Alternatively, the augmenting effect of SR141716A in this tissue may be explained in terms of the 2-state model of receptors such as proposed by Leff (1995). This assumes that the receptor can exist in two states, one active, which can couple to the signal transducer mechanism, and one inactive, which cannot. According to this hypothesis (see Pertwee et al., 1996b), the receptor states coexist in equilibrium, even in the absence of any agonist. Preferential binding of SR141716A to the receptor in the inactive state would be expected to produce a shift in equilibrium away from the active state and hence a reduction in the number of precoupled receptors and an attenuation in inhibitory activity. If this hypothesis were true, then SR141716A would act as an inverse agonist rather than a pure antagonist. Gifford & Ashby (1996) arrived at similar conclusions in a recent study in which SR141716A was shown to enhance the electrically-evoked release of [14C]-ACh from hippocampal slices of rat brain.

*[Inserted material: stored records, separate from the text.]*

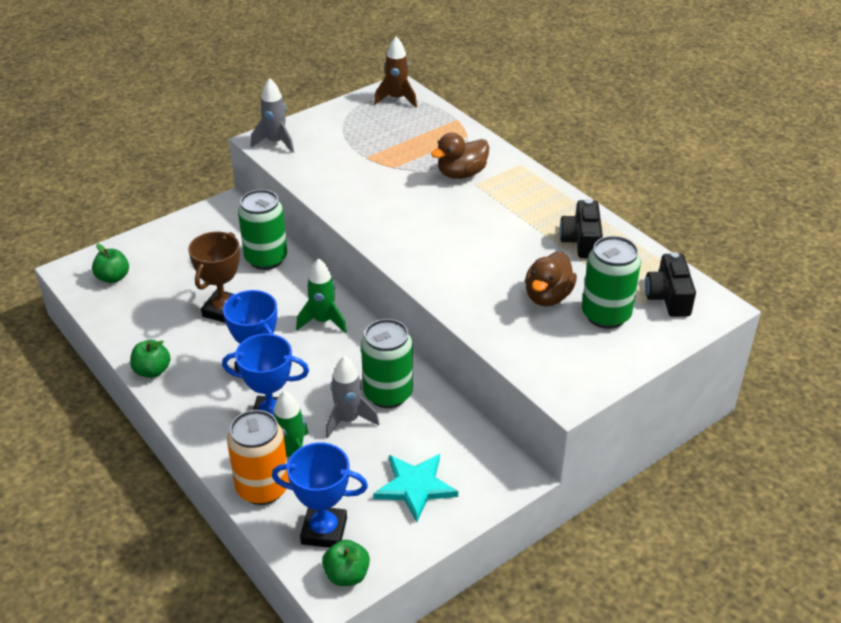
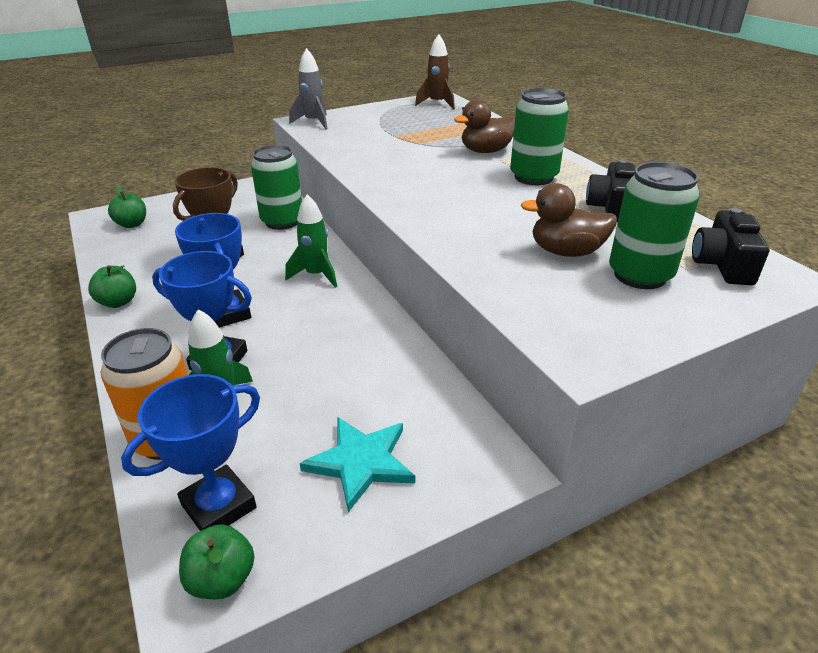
camera: 10 degrees right, 5 degrees down
(324, 531) = (219, 506): blue trophy -> blue trophy turned 60 degrees counterclockwise
(348, 420) = (305, 372): grey rocket -> none
(388, 394) = (361, 350): green can -> green can (533, 177)
(548, 296) = (566, 252): brown duck -> brown duck turned 60 degrees clockwise

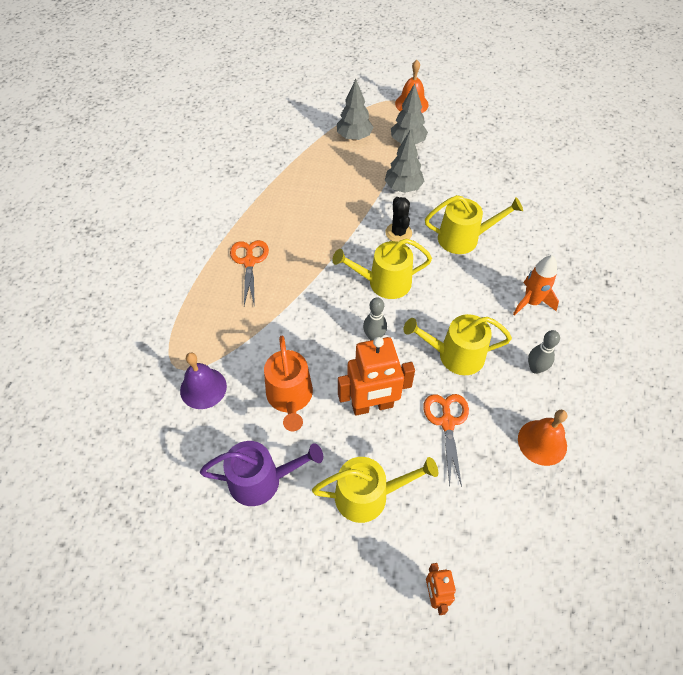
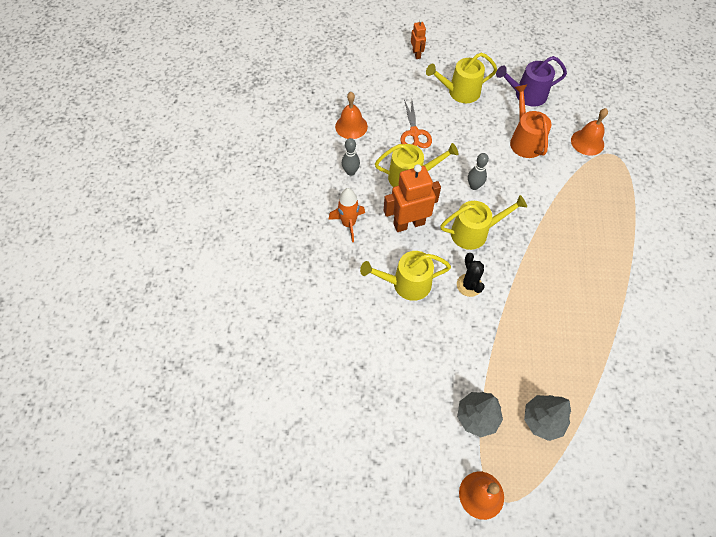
camera: 175 degrees right, 5 degrees up
(203, 388) = (587, 142): purple bell -> orange bell
(249, 262) = (597, 243): orange scissors -> none
(372, 406) = (466, 139): orange robot -> orange robot (409, 223)
(403, 188) = (472, 343): grey tree -> none

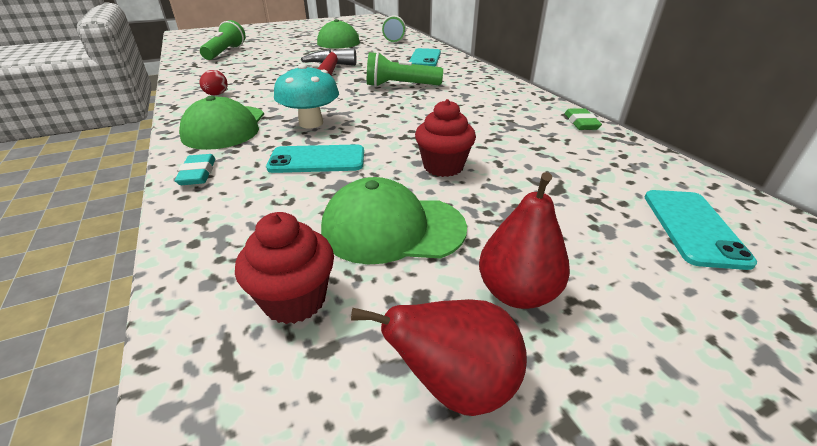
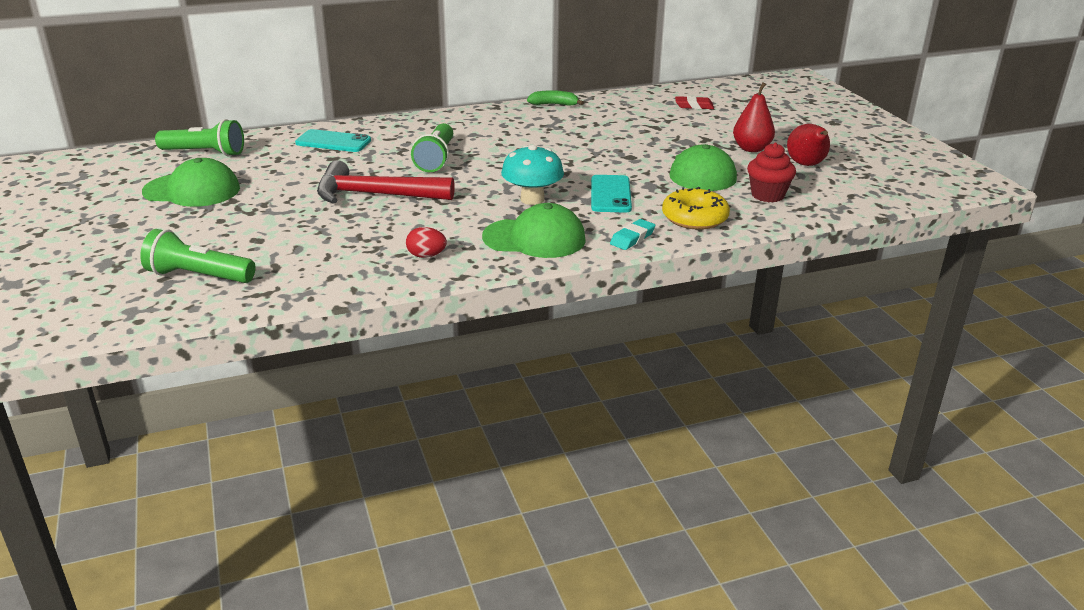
camera: 85 degrees left, 5 degrees down
(198, 173) = (632, 238): turquoise eraser -> turquoise eraser turned 45 degrees counterclockwise
(233, 217) = (694, 218): none -> yellow donut
(443, 167) = (624, 154): red cupcake -> none
(581, 123) = (554, 104): green eraser -> green banana
(693, 227) = (694, 106): turquoise phone -> red eraser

In conclusion, the findings of the present study, taken together with the evidence of CB receptor localization on nerve terminals (Herkenham, 1995) and the effects of CB1 receptor activation on transmitter release in the central nervous system (Gifford & Ashby, 1996) and other peripheral neural tissues (Ishac et al., 1996; Schlicker et al., 1996; Pertwee et al., 1996b), reinforce the hypothesis that cannabinoids perform a neuro-modulatory role. Since SR1417167A is such a widely used and invaluable tool in the characterization of cannabinoid receptors in both the central and peripheral nervous system and in cultured cells, it is essential that its mechanism of action is clarified in the near future in order to facilitate the interpretation of experimental findings.
This work was supported by grant 043325 from the Wellcome Trust.